Kenneth Olsen, the computer industry pioneer who co-founded and led minicomputer king Digital Equipment Corp. for 35 years, died at the age of 84 on Sunday in Indianapolis.
As DEC's leader, Olsen oversaw the company's epic battles vs. IBM and its mainframes for the hearts and business of IT shops – a fight DEC eventually lost as the era of fast, cheap and networked PCs took hold in the 1980s and 1990s. During its heyday, DEC's PDPs, VAXes and and DECnet network technology became staples in many organizations and today's IT industry remains filled with companies whose founders were among the 125,000 people who once worked at DEC around the world. Digital was acquired in 1998 by Compaq.
Before DEC, Olsen worked at MIT on air defense technology and core memory that was a precursor to today's RAM. Even after years at DEC's helm, Olsen still said he considered himself a scientist first and an entrepreneur second.
Dan Bricklin, co-creator of the VisiCalc spreadsheet and DEC alum, tweeted: "Ken Olsen is in the elite club of tech founders w/Gates & Jobs, and set the stage for them. What he did we take for granted today."
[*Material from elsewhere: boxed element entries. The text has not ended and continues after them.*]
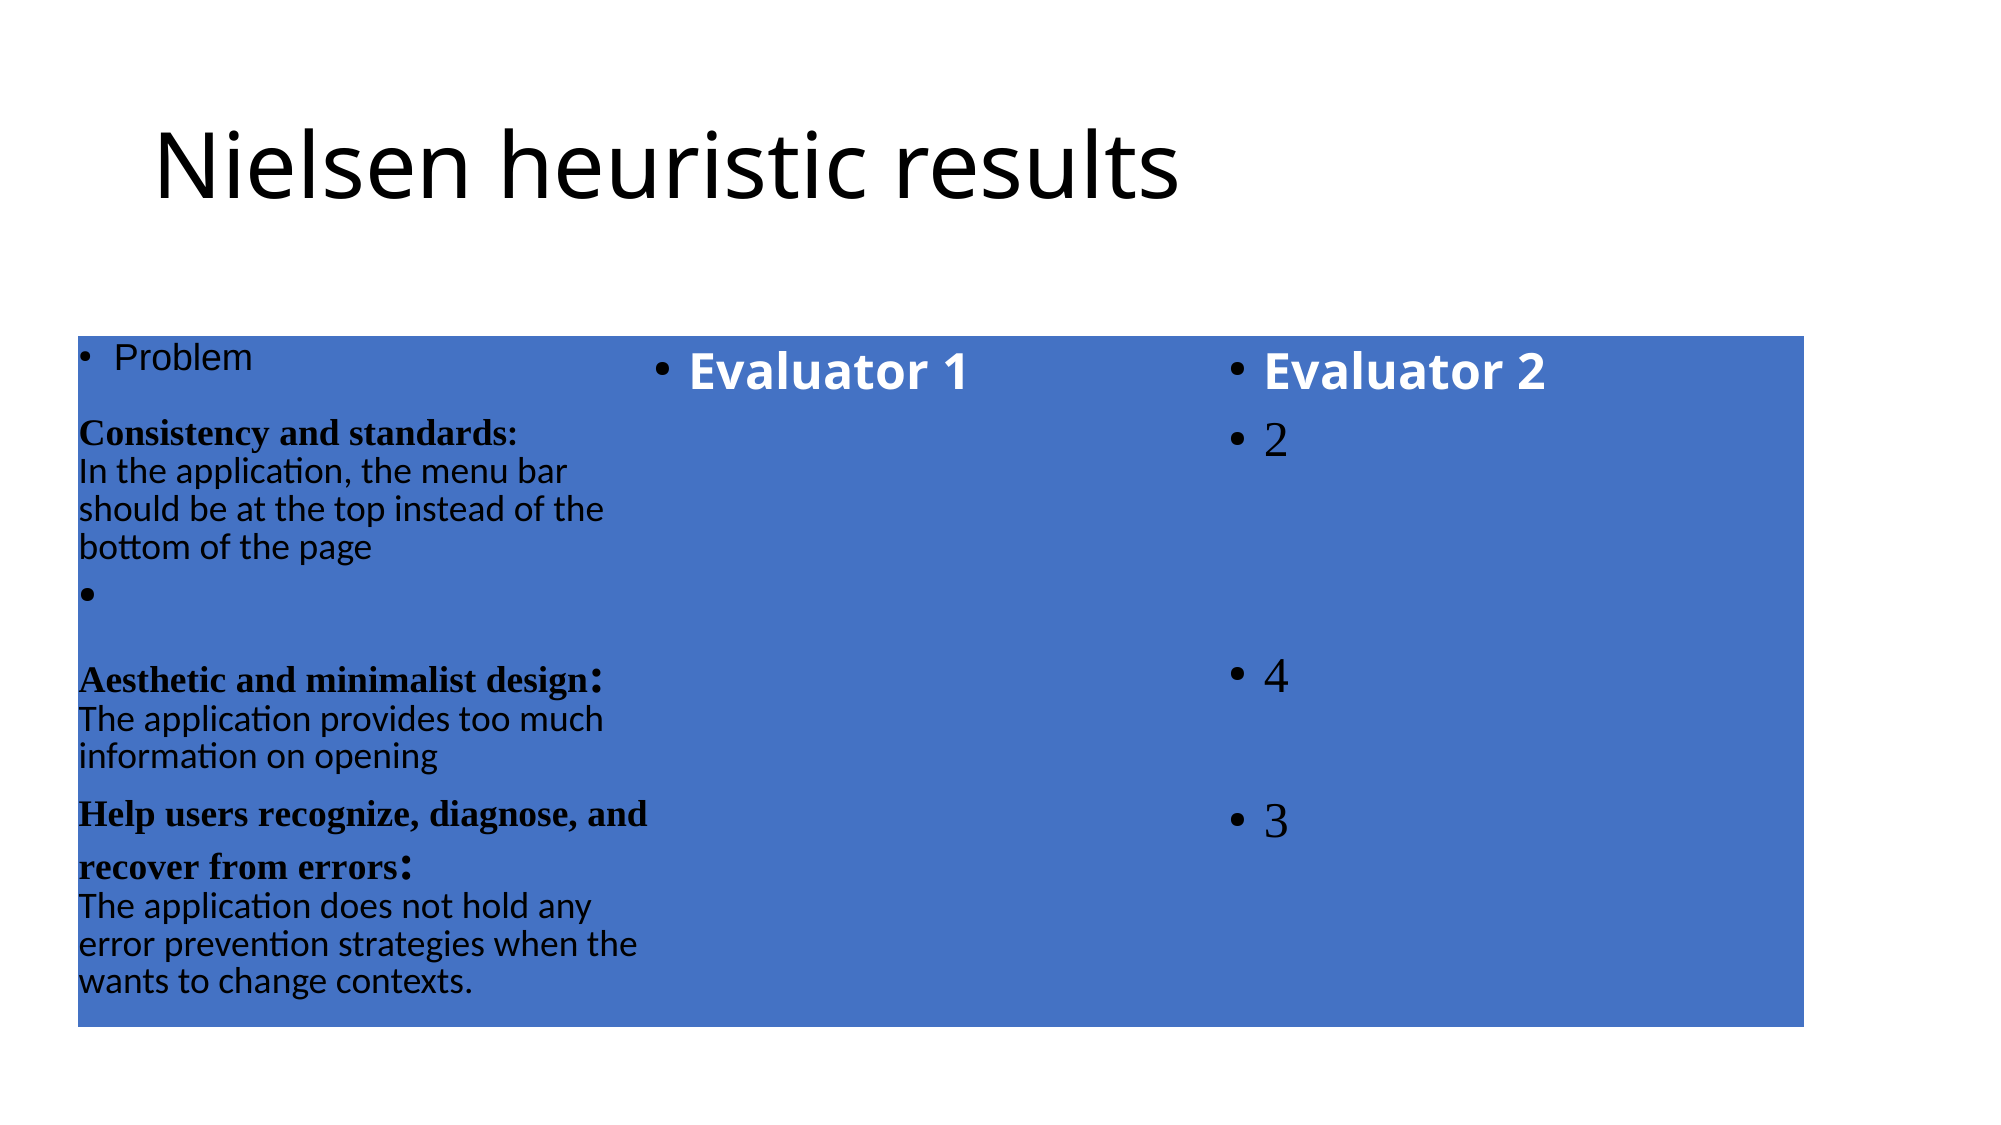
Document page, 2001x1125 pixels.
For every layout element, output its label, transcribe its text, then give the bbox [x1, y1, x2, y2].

table_cell [654, 648, 1229, 793]
table_cell 3 [1229, 793, 1804, 1027]
table_cell Help users recognize, diagnose, and recover from errors: The application does not hold any error prevention strategies when the wants to change contexts. [78, 793, 654, 1027]
table_header Evaluator 1 [654, 336, 1229, 412]
table_cell 4 [1229, 648, 1804, 793]
table_header Problem [78, 336, 654, 412]
title Nielsen heuristic results [137, 59, 1863, 278]
table_cell [654, 412, 1229, 648]
table_cell [654, 793, 1229, 1027]
table_cell Consistency and standards: In the application, the menu bar should be at the top instead of the bottom of the page [78, 412, 654, 648]
table_cell Aesthetic and minimalist design: The application provides too much information on opening [78, 648, 654, 793]
table_cell 2 [1229, 412, 1804, 648]
table_header Evaluator 2 [1229, 336, 1804, 412]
Olsen's achievements have been recognized many times over. He was inducted into the Computer History Museum's Hall of Fellows in 1996 and also received a National Medal of Technology in 1993.
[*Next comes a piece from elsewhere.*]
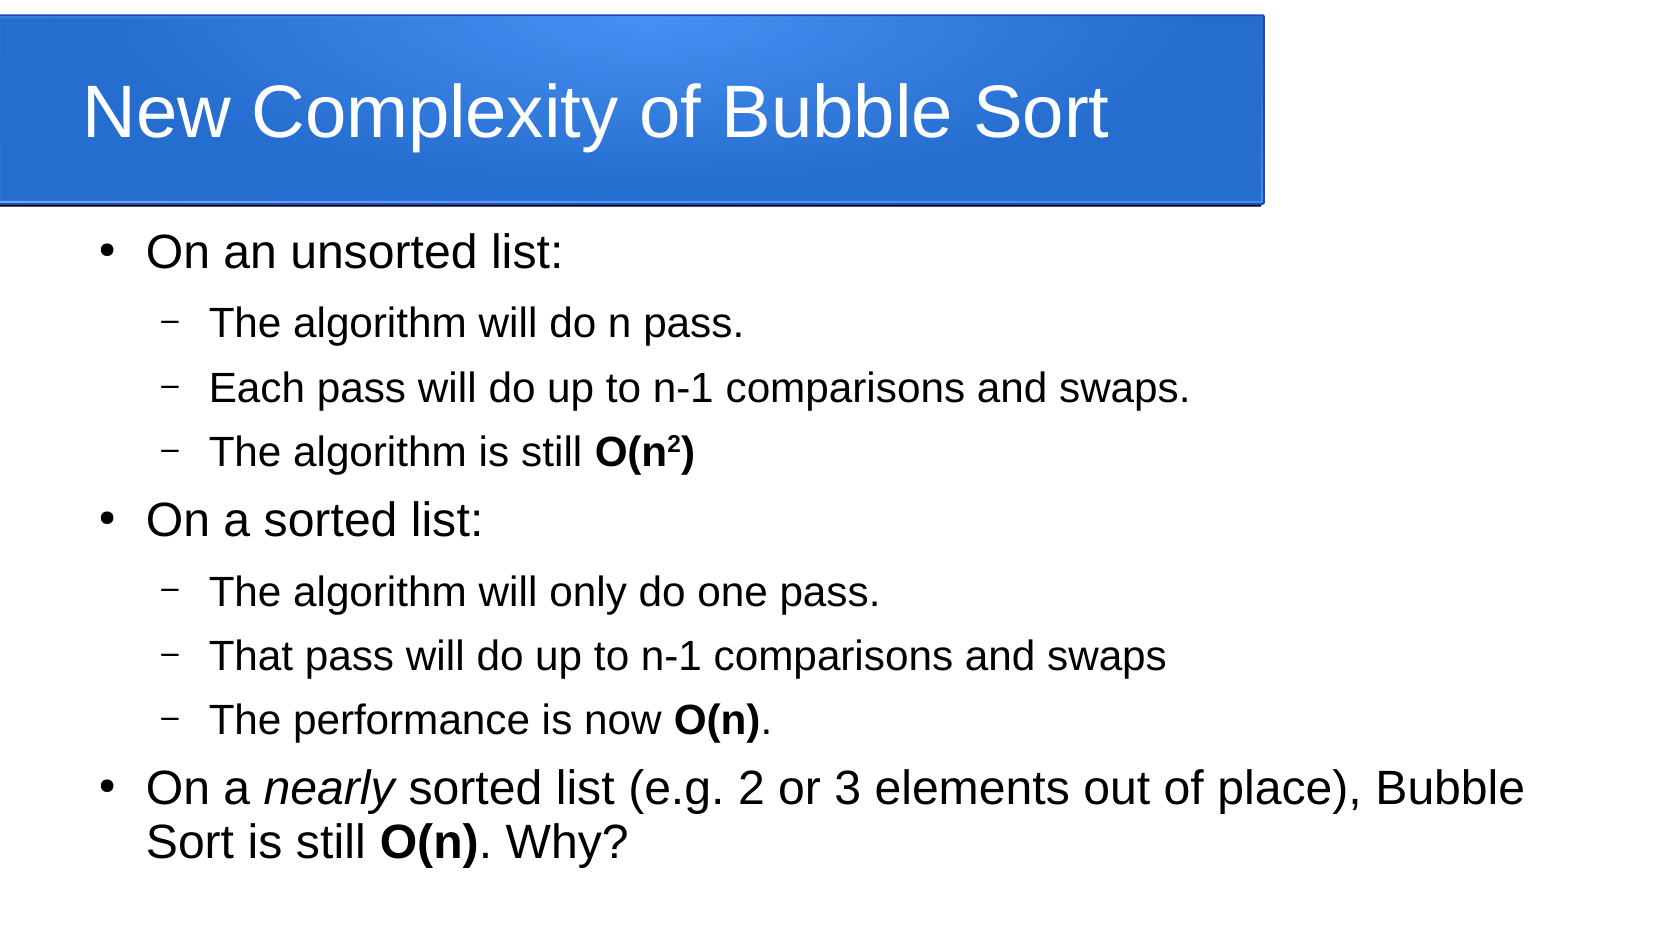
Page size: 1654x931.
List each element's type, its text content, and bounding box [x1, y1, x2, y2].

He was revered by other computer industry leaders.
"An inventor, scientist, and entrepreneur, Ken Olsen is one of the true pioneers of the computing industry," said Microsoft's Bill Gates in a letter to Gordon College of Wenham, Mass., in 2008 when the Ken Olsen Science Center was dedicated . "He was also a major influence in my life and his influence is still important at Microsoft through all the engineers who trained at Digital and have come here to make great software products."
Olsen's DEC co-founder, Harlan Anderson, published a memoir in 2009 in which he said that "one of the things that was not uppermost in our mind [when starting Digital Equipment] was not going out and making lots of money." DEC's biggest contribution, he said, was bringing "man/machine interaction to the commercial world."